Remarkably, the Termination Agreement also purports to terminate the so-called "sunset clauses" included in intra-EU BITs. These clauses extend the validity of the relevant BIT for a further period after its termination in relation to those investments made prior to its termination. So far, case law does not seem to provide a clear answer on whether investment arbitration tribunals enjoy jurisdiction where investors attempt to rely on a terminated sunset clause. The tribunal in Magyar Farming v Hungary stressed that the purpose of sunset clauses is precisely that to "acknowledge long-term interests of investors who have invested in the host State in reliance of the treaty guarantees" (see also the decision in UP and CD Holding v Hungary).
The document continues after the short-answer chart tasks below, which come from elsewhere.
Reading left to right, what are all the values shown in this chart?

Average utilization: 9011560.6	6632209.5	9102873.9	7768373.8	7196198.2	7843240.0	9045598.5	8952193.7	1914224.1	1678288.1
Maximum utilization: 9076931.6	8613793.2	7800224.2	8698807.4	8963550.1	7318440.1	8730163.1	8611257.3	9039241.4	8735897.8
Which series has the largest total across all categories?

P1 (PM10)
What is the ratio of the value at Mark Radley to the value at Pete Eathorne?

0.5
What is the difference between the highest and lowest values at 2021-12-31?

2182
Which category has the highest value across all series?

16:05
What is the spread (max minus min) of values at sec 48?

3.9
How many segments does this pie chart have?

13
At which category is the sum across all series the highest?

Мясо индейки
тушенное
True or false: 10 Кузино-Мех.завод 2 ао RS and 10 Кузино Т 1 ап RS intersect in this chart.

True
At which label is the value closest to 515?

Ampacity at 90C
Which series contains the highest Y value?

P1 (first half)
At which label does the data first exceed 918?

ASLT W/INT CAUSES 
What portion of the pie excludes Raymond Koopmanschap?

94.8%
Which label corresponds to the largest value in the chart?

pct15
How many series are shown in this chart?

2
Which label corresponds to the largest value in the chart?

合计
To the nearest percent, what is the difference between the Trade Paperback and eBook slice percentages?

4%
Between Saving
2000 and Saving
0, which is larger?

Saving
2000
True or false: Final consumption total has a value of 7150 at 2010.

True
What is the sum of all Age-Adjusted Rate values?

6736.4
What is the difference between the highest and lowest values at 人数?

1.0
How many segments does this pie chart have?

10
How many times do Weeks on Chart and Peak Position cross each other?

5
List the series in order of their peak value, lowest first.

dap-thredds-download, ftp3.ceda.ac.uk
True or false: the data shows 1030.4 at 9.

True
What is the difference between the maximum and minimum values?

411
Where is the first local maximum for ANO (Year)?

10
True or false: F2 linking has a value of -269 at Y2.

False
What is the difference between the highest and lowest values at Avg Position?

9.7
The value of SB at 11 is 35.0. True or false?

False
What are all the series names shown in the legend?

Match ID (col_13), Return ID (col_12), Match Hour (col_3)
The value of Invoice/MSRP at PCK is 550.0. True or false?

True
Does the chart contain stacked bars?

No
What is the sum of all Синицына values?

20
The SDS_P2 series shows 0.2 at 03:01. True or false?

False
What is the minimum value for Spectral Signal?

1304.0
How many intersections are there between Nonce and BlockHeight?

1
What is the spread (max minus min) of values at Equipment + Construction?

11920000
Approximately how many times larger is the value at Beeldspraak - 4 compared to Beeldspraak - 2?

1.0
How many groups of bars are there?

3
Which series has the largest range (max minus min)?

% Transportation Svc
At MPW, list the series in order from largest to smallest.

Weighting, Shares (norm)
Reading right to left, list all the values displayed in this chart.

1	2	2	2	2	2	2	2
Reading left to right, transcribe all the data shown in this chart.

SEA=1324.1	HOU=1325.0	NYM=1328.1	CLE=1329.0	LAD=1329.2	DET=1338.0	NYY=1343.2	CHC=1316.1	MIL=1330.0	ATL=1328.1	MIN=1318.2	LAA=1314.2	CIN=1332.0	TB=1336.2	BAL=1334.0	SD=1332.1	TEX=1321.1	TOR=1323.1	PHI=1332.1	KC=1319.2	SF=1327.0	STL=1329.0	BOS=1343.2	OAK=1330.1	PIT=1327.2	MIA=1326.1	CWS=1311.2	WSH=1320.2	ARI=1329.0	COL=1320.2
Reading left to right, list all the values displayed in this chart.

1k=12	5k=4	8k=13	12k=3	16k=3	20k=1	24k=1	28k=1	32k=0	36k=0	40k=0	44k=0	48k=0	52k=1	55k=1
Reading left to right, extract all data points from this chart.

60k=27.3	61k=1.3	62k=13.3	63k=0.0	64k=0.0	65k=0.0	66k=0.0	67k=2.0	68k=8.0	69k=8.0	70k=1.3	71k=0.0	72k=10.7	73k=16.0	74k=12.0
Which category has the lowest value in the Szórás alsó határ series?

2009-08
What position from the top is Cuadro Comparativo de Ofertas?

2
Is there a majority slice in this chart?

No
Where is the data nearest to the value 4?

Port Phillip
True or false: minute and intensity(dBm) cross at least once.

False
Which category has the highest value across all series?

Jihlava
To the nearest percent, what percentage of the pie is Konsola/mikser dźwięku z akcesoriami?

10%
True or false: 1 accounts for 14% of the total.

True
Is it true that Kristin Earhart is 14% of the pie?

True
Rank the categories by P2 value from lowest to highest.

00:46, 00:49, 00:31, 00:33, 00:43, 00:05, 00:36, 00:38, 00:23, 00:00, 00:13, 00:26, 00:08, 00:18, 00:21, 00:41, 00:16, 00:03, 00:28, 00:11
Ultimately, the specific wording of each sunset clause will be decisive, although very few of them elaborate on their termination mechanism (eg Article 16 of the Czech and Slovak Republic – Denmark BIT).
Currently, there are more than 15 pending intra-EU arbitrations based on BITs that will be terminated once the Termination Agreement enters into force. It remains to be seen whether investment arbitration tribunals will nevertheless uphold jurisdiction over these cases, given that consent to arbitration has already been perfected as of the date on which the investor submitted its request for arbitration. As to the intra-EU application of the ECT, the Termination Agreement, by its own terms, will have no impact on the 45 intra-EU investment arbitrations brought under the ECT.
The first practical effect of the Termination Agreement has reportedly occurred on 24 July 2020, when the Republic of Lithuania withdrew its counterclaim in the intra-EU BIT arbitration Veolia v Lithuania to seek the same relief (through its Ministry of Energy) before Lithuanian domestic courts, allegedly competent to hear the dispute in light of the Termination Agreement.